(Extracted data entries)
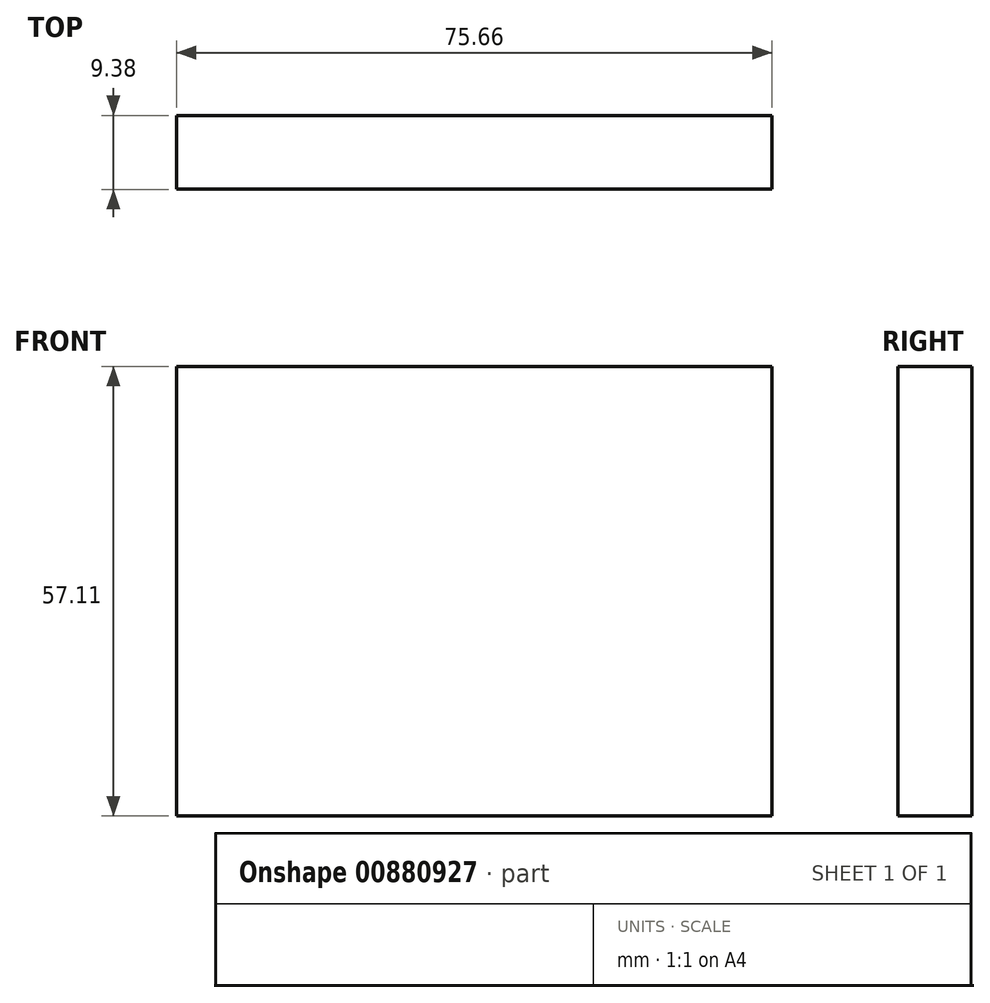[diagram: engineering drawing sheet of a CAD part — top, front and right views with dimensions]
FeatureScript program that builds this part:
annotation { "Feature Type Name" : "Feature", "Feature Type Description" : "" }
export const myFeature = defineFeature(function(context is Context, id is Id, definition is map)
    precondition{}
    {
        {
            var Q0;
            Q0=qCreatedBy(makeId("Top.planeOp"),FACE);
            var sketch = newSketch(context, id + "F0", { "sketchPlane" : qUnion([Q0])});
            skLineSegment(sketch, "E0.bottom", {"start": v(-24.53, 48.82) * mm, "end": v(51.13, 48.82) * mm});
            skLineSegment(sketch, "E0.top", {"start": v(-24.53, 39.44) * mm, "end": v(51.13, 39.44) * mm});
            skLineSegment(sketch, "E0.left", {"start": v(-24.53, 48.82) * mm, "end": v(-24.53, 39.44) * mm});
            skLineSegment(sketch, "E0.right", {"start": v(51.13, 48.82) * mm, "end": v(51.13, 39.44) * mm});
            skSolve(sketch);
        }
        {
            var Q0;
            Q0 = qSketchRegion(id + "F0", true);
            var sketch = newSketch(context, id + "F1", { "sketchPlane" : qUnion([Q0])});
            skSolve(sketch);
        }
        {
            var Q0;
            Q0=makeQuery(id+"F1.imprint","IMPRINT",FACE,{"disambiguationData":[TD([[makeQuery(id+"F1.imprint","IMPRINT",EDGE,{"derivedFrom":makeQuery(id+"F0.imprint","IMPRINT",EDGE,{"derivedFrom":sQuery(id+"F0.wireOp",EDGE,"E0.bottom")})}),-1.0]])]});
            extrude(context, id + "F2", {"entities" : qUnion([Q0]), "depth" : 57.1 * mm, "offsetDistance" : 25 * mm});
        }
    });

Exercise instructions: Reproduce the records above, substituting "skLine" for every occurrence of "skLineSegment" and leaving everything else unchanged. Omit the pictures from your answer.

The solution:
[diagram: engineering drawing sheet of a CAD part — top, front and right views with dimensions]
FeatureScript program that builds this part:
annotation { "Feature Type Name" : "Feature", "Feature Type Description" : "" }
export const myFeature = defineFeature(function(context is Context, id is Id, definition is map)
    precondition{}
    {
        {
            var Q0;
            Q0=qCreatedBy(makeId("Top.planeOp"),FACE);
            var sketch = newSketch(context, id + "F0", { "sketchPlane" : qUnion([Q0])});
            skLine(sketch, "E0.bottom", {"start": v(-24.53, 48.82) * mm, "end": v(51.13, 48.82) * mm});
            skLine(sketch, "E0.top", {"start": v(-24.53, 39.44) * mm, "end": v(51.13, 39.44) * mm});
            skLine(sketch, "E0.left", {"start": v(-24.53, 48.82) * mm, "end": v(-24.53, 39.44) * mm});
            skLine(sketch, "E0.right", {"start": v(51.13, 48.82) * mm, "end": v(51.13, 39.44) * mm});
            skSolve(sketch);
        }
        {
            var Q0;
            Q0 = qSketchRegion(id + "F0", true);
            var sketch = newSketch(context, id + "F1", { "sketchPlane" : qUnion([Q0])});
            skSolve(sketch);
        }
        {
            var Q0;
            Q0=makeQuery(id+"F1.imprint","IMPRINT",FACE,{"disambiguationData":[TD([[makeQuery(id+"F1.imprint","IMPRINT",EDGE,{"derivedFrom":makeQuery(id+"F0.imprint","IMPRINT",EDGE,{"derivedFrom":sQuery(id+"F0.wireOp",EDGE,"E0.bottom")})}),-1.0]])]});
            extrude(context, id + "F2", {"entities" : qUnion([Q0]), "depth" : 57.1 * mm, "offsetDistance" : 25 * mm});
        }
    });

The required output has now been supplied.